◆ Source passage ◆
★ ★ ★ ★

Brescia University to Host Two Public Lecture Series

Brescia University will host two public lectures on Thursday, March 14th.  The first event is the continuation of the Young Lecture Series. The Brescia University Marilyn Younger Conley School of Social Work and Young Lecture Series welcome Jennifer Scott as she presents her lecture titled “Just Neighborhoods: Museums Engaging Communities around Social Justice”.  This event will take place at 7:00 PM in Taylor Lecture Hall.  The second event of the evening is the seventh event in the St. Ann Visiting Writers Series at 7:00 PM in the Little Theatre located in Bartholomy-Taylor Hall.  The featured authors are Amelia Martens and Casey Pycior.  Both events are offered at no cost and are open to the public. 

Jennifer Scott will be speaking on how museums are increasingly becoming sites of conscience in the 21st century in response to growing social concerns and widespread inequality. As Jane Addams Hull-House Museum director and chief curator, Scott will discuss how museums can use their histories as places of social change to confront present-day social justice issues including poverty, violence, mass incarceration, labor, education, racial and gender disparity. 

The Young Lecture Series a featured event in with the Brescia University Marilyn Younger Conley School of Social Work 25th Anniversary celebration highlighting 25 years of social work education at Brescia University.

★ ★ ★ ★

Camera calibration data
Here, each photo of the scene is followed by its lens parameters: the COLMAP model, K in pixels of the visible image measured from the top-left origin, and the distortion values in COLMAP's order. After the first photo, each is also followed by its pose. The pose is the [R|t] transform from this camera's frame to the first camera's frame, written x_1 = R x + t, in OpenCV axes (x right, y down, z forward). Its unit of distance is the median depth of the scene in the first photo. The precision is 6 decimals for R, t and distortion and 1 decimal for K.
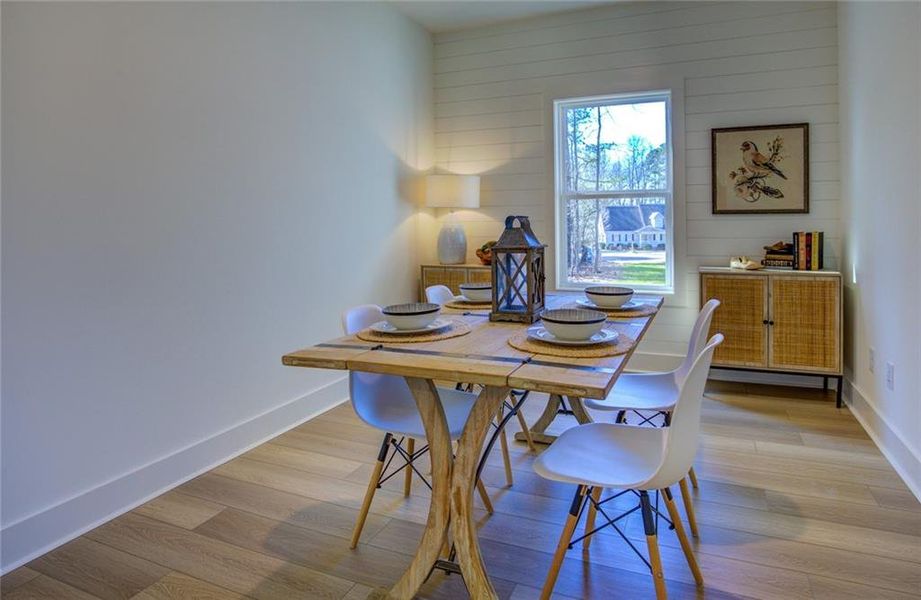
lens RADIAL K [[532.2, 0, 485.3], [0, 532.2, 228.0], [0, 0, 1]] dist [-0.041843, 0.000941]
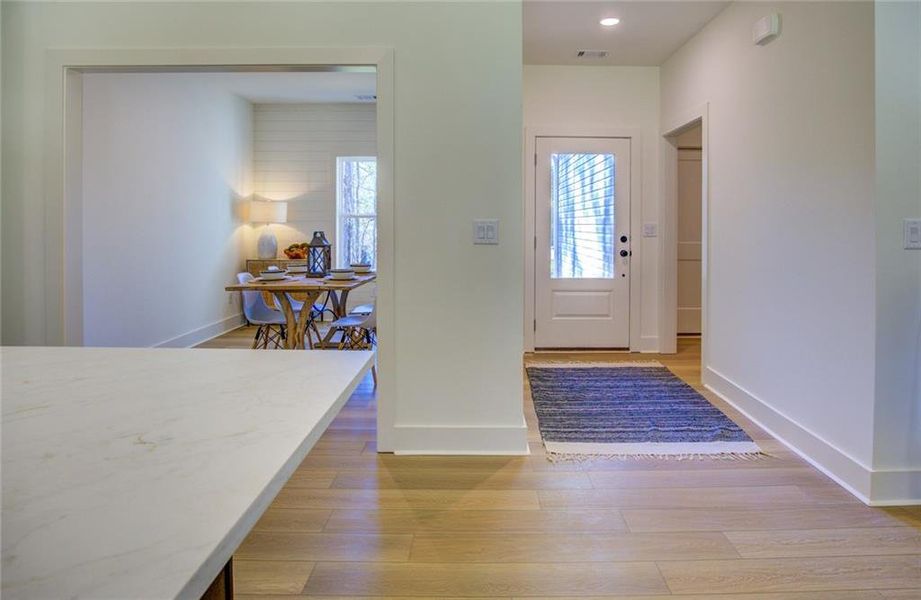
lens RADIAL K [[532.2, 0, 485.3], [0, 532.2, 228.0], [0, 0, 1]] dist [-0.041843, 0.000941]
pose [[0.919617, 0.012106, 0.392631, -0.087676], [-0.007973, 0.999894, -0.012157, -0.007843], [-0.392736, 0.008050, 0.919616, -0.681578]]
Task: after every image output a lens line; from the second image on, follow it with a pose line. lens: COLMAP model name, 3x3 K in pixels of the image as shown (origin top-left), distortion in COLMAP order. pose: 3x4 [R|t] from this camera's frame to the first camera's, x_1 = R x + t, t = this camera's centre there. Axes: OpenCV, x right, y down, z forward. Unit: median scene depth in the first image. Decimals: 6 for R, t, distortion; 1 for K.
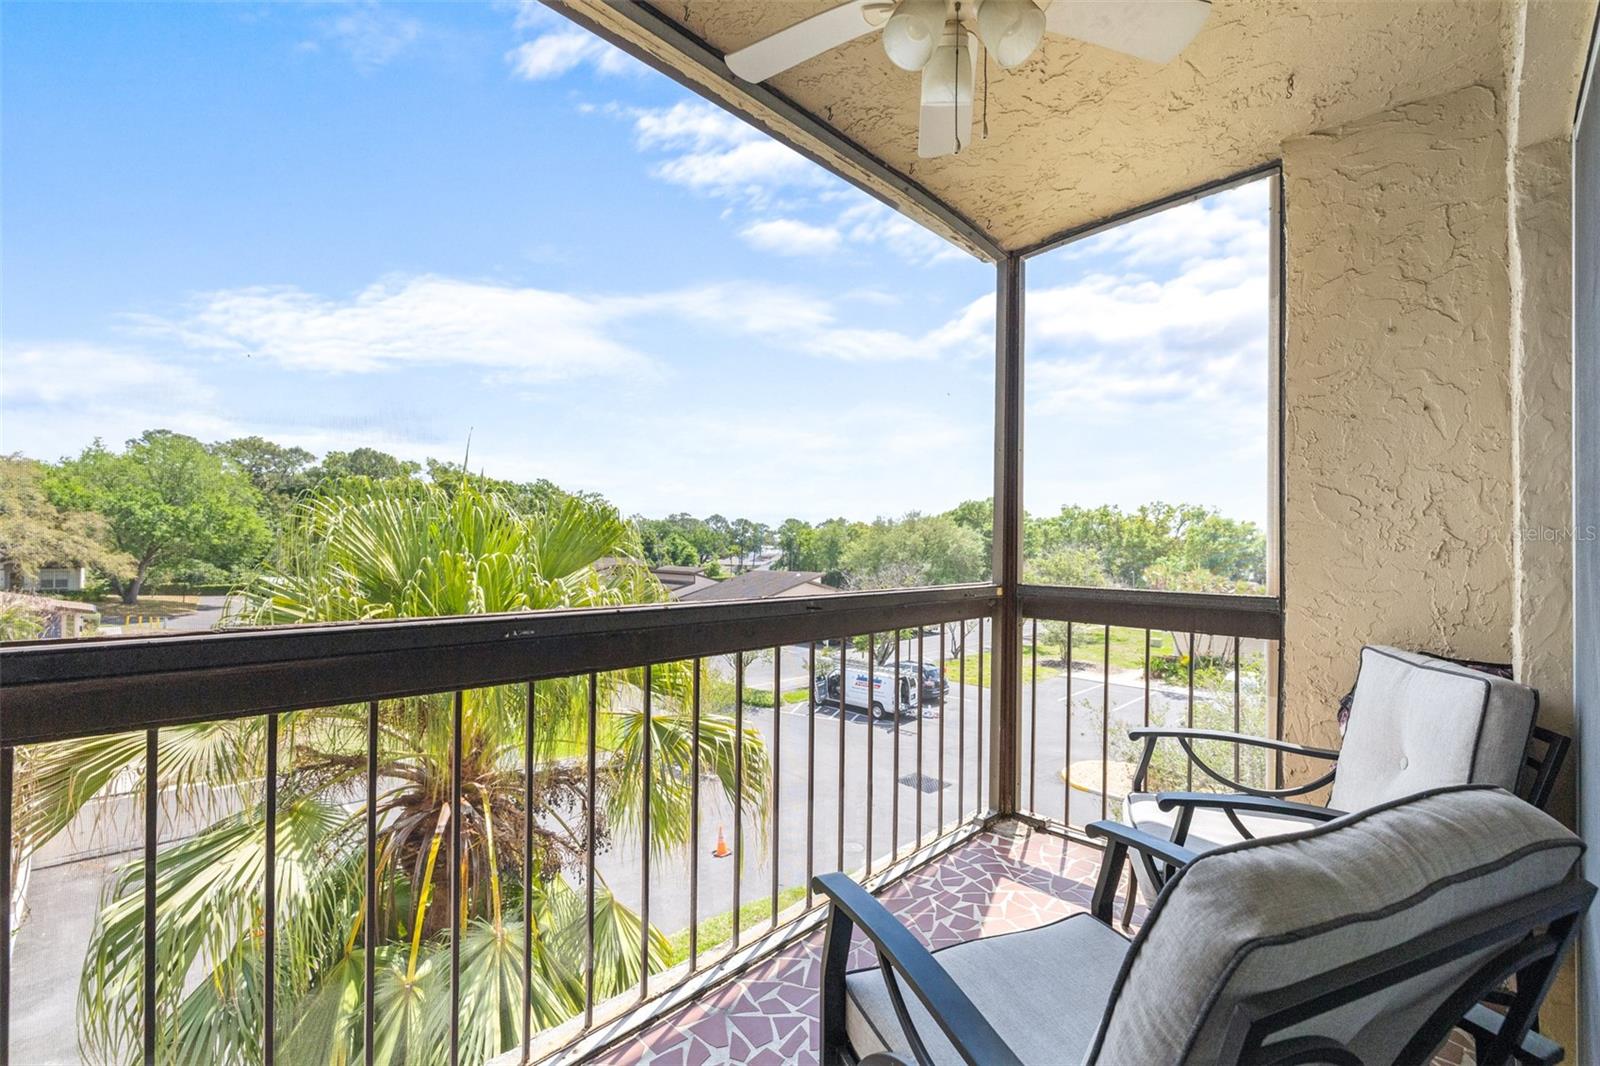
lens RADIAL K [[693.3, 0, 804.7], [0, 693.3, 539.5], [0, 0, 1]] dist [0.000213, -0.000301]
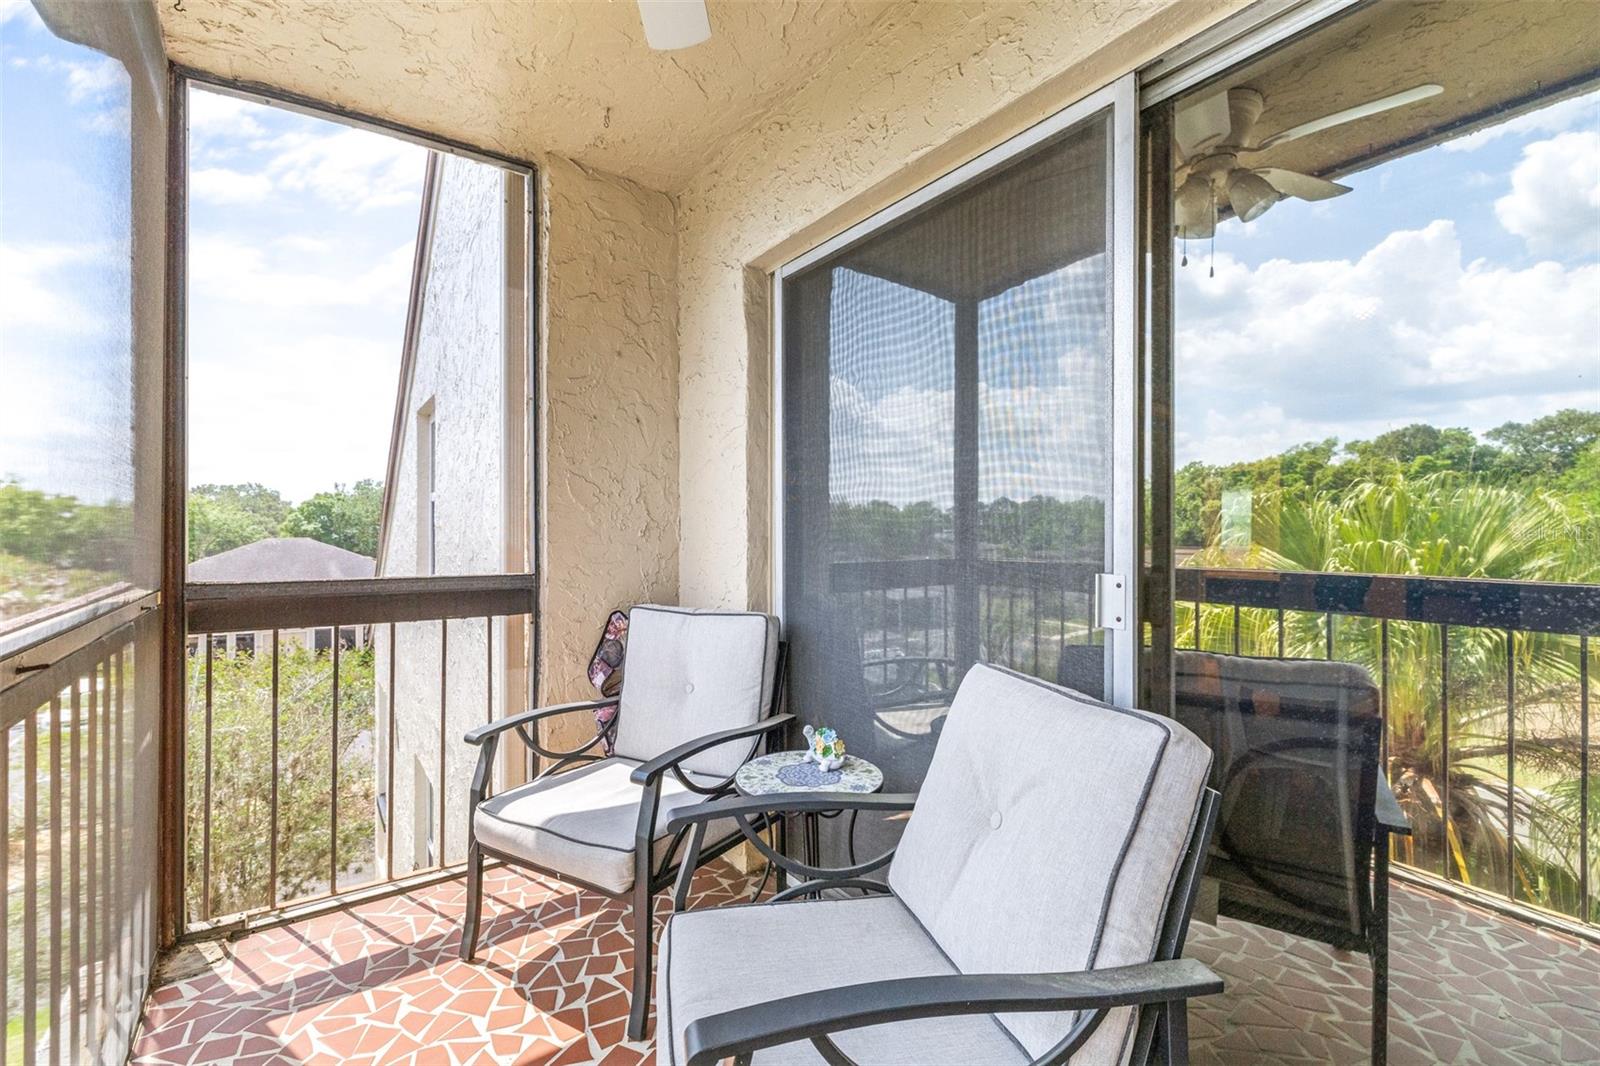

★ ★ ★ ★

Please list every person the lecture announcement names as a presenter or featured author at the March 14th events.

◆ Solution to this exercise ◆
Jennifer Scott, Amelia Martens, Casey Pycior